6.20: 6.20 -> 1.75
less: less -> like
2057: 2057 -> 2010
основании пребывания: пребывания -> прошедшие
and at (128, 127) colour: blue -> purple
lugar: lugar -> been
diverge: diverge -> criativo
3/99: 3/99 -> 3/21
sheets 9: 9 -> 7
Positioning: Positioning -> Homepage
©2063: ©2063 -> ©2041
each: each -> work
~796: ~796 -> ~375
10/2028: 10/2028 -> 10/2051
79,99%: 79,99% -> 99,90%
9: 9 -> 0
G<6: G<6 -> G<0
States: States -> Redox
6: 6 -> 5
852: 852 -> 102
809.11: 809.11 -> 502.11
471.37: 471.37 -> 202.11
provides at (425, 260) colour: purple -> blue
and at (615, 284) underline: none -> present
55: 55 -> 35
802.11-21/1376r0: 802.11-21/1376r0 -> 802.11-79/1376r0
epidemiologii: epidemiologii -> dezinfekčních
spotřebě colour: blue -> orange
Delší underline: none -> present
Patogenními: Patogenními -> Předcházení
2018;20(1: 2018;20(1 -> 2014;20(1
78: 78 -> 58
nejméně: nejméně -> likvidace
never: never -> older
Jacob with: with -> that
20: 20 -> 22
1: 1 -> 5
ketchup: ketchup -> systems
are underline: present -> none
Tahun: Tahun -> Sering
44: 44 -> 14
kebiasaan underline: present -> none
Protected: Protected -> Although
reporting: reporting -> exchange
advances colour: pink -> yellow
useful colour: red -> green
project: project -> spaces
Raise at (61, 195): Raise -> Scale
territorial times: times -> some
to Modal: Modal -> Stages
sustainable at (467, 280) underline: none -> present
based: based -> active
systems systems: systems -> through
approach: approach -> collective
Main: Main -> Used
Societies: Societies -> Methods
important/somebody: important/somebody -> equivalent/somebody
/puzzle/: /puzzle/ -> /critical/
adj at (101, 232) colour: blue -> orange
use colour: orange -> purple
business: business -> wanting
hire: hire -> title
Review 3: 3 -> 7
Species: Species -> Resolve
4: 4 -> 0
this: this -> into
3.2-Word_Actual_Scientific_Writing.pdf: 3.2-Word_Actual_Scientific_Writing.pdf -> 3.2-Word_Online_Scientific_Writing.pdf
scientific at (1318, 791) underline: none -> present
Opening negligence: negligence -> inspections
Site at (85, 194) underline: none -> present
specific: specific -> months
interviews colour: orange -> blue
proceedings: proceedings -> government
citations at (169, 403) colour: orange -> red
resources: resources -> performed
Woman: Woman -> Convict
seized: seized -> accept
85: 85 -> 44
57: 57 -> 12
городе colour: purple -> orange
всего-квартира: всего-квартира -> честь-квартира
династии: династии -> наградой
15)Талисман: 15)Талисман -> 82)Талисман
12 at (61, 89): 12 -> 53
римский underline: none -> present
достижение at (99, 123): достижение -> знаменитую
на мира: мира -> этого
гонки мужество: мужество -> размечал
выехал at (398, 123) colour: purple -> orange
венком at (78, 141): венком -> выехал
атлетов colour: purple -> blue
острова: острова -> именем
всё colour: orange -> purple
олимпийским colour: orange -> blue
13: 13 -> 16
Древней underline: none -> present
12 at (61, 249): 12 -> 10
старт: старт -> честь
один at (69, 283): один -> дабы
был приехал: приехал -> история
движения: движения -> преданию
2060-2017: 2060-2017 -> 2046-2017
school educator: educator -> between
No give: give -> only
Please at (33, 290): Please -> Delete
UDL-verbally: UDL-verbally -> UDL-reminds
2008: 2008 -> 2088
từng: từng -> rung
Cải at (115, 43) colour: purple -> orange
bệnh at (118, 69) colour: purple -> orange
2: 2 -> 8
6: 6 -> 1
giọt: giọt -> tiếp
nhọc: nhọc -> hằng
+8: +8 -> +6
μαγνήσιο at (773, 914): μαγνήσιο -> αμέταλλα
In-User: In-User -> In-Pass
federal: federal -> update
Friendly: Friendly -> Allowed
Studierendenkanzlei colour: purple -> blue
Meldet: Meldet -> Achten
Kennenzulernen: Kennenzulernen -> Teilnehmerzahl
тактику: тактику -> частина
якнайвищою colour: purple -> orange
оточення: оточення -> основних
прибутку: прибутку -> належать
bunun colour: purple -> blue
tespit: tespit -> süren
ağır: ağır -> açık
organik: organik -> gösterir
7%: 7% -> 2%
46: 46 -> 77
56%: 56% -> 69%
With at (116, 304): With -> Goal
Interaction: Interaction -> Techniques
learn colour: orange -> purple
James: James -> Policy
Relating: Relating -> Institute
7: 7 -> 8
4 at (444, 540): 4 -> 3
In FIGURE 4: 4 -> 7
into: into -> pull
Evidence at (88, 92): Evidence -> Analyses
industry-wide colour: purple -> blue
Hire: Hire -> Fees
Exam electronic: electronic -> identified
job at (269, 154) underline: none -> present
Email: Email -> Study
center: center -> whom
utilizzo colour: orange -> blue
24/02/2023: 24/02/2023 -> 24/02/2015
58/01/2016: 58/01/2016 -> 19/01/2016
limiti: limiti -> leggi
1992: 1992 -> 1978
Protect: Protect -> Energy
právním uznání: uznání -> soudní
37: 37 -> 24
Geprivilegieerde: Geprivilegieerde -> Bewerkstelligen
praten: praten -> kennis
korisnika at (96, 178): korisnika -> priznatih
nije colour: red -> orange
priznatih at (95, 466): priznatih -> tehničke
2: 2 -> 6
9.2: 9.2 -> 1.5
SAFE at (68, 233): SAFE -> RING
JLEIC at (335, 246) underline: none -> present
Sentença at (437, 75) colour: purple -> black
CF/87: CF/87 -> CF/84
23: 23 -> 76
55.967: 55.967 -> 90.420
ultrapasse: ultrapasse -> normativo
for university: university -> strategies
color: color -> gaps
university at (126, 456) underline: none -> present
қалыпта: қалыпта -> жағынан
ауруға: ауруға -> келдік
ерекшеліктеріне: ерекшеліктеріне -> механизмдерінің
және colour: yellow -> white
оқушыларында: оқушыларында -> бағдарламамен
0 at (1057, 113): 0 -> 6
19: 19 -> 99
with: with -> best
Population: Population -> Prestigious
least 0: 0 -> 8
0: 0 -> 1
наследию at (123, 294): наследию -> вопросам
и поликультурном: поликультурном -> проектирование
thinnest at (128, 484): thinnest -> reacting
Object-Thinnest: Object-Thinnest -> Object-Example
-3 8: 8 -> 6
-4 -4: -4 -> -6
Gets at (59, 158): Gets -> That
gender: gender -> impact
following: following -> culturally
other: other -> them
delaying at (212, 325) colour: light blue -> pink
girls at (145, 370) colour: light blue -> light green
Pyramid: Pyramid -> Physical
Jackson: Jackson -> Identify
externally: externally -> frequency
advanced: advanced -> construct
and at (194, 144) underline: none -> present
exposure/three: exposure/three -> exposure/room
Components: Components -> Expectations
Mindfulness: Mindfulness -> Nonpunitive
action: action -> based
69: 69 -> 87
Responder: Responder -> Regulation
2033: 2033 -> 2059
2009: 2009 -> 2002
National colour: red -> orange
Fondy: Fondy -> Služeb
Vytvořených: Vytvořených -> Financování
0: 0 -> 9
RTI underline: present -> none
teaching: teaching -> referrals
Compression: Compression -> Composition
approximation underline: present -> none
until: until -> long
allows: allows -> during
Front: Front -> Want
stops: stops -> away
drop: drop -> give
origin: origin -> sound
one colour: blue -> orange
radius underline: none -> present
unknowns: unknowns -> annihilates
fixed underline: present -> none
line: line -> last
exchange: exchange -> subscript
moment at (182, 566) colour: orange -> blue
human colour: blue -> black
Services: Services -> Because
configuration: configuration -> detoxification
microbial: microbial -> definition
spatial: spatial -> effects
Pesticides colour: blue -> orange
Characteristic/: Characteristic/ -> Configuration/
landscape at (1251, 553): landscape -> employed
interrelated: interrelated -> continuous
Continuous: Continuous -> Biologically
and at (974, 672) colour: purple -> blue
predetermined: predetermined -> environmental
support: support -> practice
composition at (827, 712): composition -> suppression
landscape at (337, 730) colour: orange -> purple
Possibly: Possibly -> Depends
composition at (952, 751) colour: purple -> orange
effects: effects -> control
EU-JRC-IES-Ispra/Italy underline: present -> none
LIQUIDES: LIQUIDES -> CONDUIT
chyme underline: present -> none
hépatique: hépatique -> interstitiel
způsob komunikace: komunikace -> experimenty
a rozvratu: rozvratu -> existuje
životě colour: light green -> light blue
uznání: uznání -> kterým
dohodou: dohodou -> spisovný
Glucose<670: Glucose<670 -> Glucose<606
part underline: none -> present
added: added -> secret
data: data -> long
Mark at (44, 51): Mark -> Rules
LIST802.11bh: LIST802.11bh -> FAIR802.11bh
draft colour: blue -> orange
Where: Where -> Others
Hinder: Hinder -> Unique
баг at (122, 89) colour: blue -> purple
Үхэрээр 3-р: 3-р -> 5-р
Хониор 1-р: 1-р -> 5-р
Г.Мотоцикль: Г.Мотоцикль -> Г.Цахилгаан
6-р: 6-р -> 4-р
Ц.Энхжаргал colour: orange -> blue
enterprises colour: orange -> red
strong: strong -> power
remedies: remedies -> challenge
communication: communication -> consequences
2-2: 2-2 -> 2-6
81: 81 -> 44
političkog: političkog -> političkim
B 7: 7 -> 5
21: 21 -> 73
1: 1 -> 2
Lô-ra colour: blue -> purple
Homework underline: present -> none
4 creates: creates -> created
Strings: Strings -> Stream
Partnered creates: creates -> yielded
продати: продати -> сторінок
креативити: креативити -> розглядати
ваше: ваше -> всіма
----
* **GIVEN INSTRUCTION**: Starting with the first line of the entries and stopping after the line that contains "hire: hire -> title", give every line in that span as a JSON list of strings, one string per line, with both ends included and blank lines left out.

* **FINISHED TASK**:
[
  "6.20: 6.20 -> 1.75",
  "less: less -> like",
  "2057: 2057 -> 2010",
  "основании пребывания: пребывания -> прошедшие",
  "and at (128, 127) colour: blue -> purple",
  "lugar: lugar -> been",
  "diverge: diverge -> criativo",
  "3/99: 3/99 -> 3/21",
  "sheets 9: 9 -> 7",
  "Positioning: Positioning -> Homepage",
  "©2063: ©2063 -> ©2041",
  "each: each -> work",
  "~796: ~796 -> ~375",
  "10/2028: 10/2028 -> 10/2051",
  "79,99%: 79,99% -> 99,90%",
  "9: 9 -> 0",
  "G<6: G<6 -> G<0",
  "States: States -> Redox",
  "6: 6 -> 5",
  "852: 852 -> 102",
  "809.11: 809.11 -> 502.11",
  "471.37: 471.37 -> 202.11",
  "provides at (425, 260) colour: purple -> blue",
  "and at (615, 284) underline: none -> present",
  "55: 55 -> 35",
  "802.11-21/1376r0: 802.11-21/1376r0 -> 802.11-79/1376r0",
  "epidemiologii: epidemiologii -> dezinfekčních",
  "spotřebě colour: blue -> orange",
  "Delší underline: none -> present",
  "Patogenními: Patogenními -> Předcházení",
  "2018;20(1: 2018;20(1 -> 2014;20(1",
  "78: 78 -> 58",
  "nejméně: nejméně -> likvidace",
  "never: never -> older",
  "Jacob with: with -> that",
  "20: 20 -> 22",
  "1: 1 -> 5",
  "ketchup: ketchup -> systems",
  "are underline: present -> none",
  "Tahun: Tahun -> Sering",
  "44: 44 -> 14",
  "kebiasaan underline: present -> none",
  "Protected: Protected -> Although",
  "reporting: reporting -> exchange",
  "advances colour: pink -> yellow",
  "useful colour: red -> green",
  "project: project -> spaces",
  "Raise at (61, 195): Raise -> Scale",
  "territorial times: times -> some",
  "to Modal: Modal -> Stages",
  "sustainable at (467, 280) underline: none -> present",
  "based: based -> active",
  "systems systems: systems -> through",
  "approach: approach -> collective",
  "Main: Main -> Used",
  "Societies: Societies -> Methods",
  "important/somebody: important/somebody -> equivalent/somebody",
  "/puzzle/: /puzzle/ -> /critical/",
  "adj at (101, 232) colour: blue -> orange",
  "use colour: orange -> purple",
  "business: business -> wanting",
  "hire: hire -> title"
]